Tardou, mas eu achei excelente que Anitta se posicionou apoiando a hashtag #EleNão [que viralizou na web e ganhou, entre os adeptos, artistas internacionais na campanha contra o candidato Jair Bolsonaro].

Quando começaram a cobrar dela uma posição, vi desde liberais que consideravam “um absurdo empenhar essa ‘cruzada moral’ contra artistas” até militantes que decretaram que “dela não se devia esperar nada”. Eu discordei das duas posições.

Ela tem visibilidade e parte expressiva dos seus fãs é LGBT ou LGBT friendly. A inserção de mercado da Anitta é calculada levando em consideração esses nichos.

O movimento LGBT aprendeu em diferentes partes do mundo a manipular o boicote como uma ferramenta de pressão política dentro da lógica de mercado. Da Barilla às marcas de vodka e cerveja, isso tem mostrado resultados efetivos, ainda que pontuais. É, por assim dizer, uma ação completamente compatível e desejável dentro das práticas liberais, para o bem e para o mal.

Ao mesmo tempo, a visibilidade que Anitta tem é fundamental para que as lutas LGBT alcancem mais pessoas.
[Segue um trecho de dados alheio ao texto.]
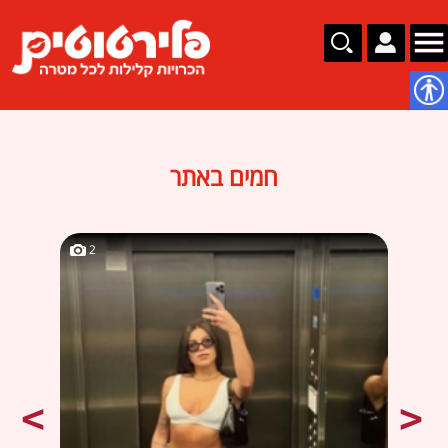
נגישות
חמים באתר
2
2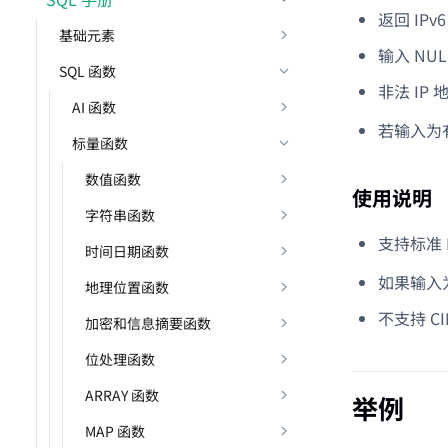
返回 IPv
基础元素
输入 NU
SQL 函数
非法 IP
AI 函数
若输入为有
标量函数
数值函数
使用说明
字符串函数
支持标准 
时间日期函数
如果输入为有
地理位置函数
不支持 C
加密和信息摘要函数
位处理函数
ARRAY 函数
举例
MAP 函数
Celebridades que são favoráveis às nossas bandeiras fazem com que nossas hashtags e posicionamentos alcancem lugares que não conseguimos sozinhos.
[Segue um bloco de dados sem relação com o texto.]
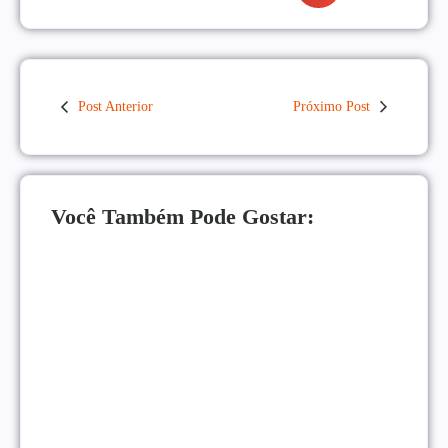
Post Anterior
Próximo Post
Você Também Pode Gostar:
Como Monetizar um Blog Pequeno Antes dos 10
Mil Acessos
NEGÓCIOS ONLINE
|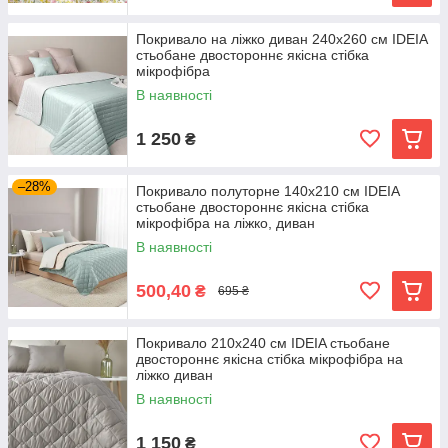
Покривало на ліжко диван 240х260 см IDEIA
стьобане двостороннє якісна стібка
мікрофібра
В наявності
1 250
₴
–28%
Покривало полуторне 140х210 см IDEIA
стьобане двостороннє якісна стібка
мікрофібра на ліжко, диван
В наявності
500,40
₴
695 ₴
Покривало 210х240 см IDEIA стьобане
двостороннє якісна стібка мікрофібра на
ліжко диван
В наявності
1 150
₴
Se elas fecham logo de cara com o nosso bonde, quanto melhor, mas se não, tem mais que pressionar. Porque o que interessa para nós, ou deveria interessar, é que a visibilidade dela amplie o nosso lado, influencie quem está indeciso. Nem todo LGBT que curte Anitta aderiu ao movimento por detrás do #EleNão e nem todo público de Anitta é LGBT. Temos aonde avançar aí.

“Ah, mas ela podia ter se posicionado antes”. “Ah, mas não é a primeira vez”. “Ah, mas ela só fez isso por benefício próprio”.

Olha, tudo bem, verdade. Mas, honestamente, acho que todos já chegamos à conclusão de que essa cobrança pelo posicionamento sem erros, perfeito, idêntico, não tem levado a gente para um bom caminho.

Se Anitta se posicionou tarde, se ela vai lucrar com isso, ótimo pra ela. Aliança é assim. Interesses distintos, até mesmo divergentes, mas existe um propósito em comum em que todos ganham com essa união até então indesejável.

Anitta não é militante, é artista. Ela não precisa se tornar militante para ser útil a nós. Nós também temos nossos interesses na visibilidade de todos esses artistas que lucram com a gente. E eles são urgentes.

*Lucas Bulgarelli é Mestre e Doutorando em Antropologia Social pela Faculdade de Filosofia, Letras e Ciências Humanas da Universidade de São Paulo. É pesquisador do Núcleo de Estudos dos Marcadores Sociais da Diferença (NUMAS-USP) e do COCCIX — Estudos em Corpo e Cidade (USP).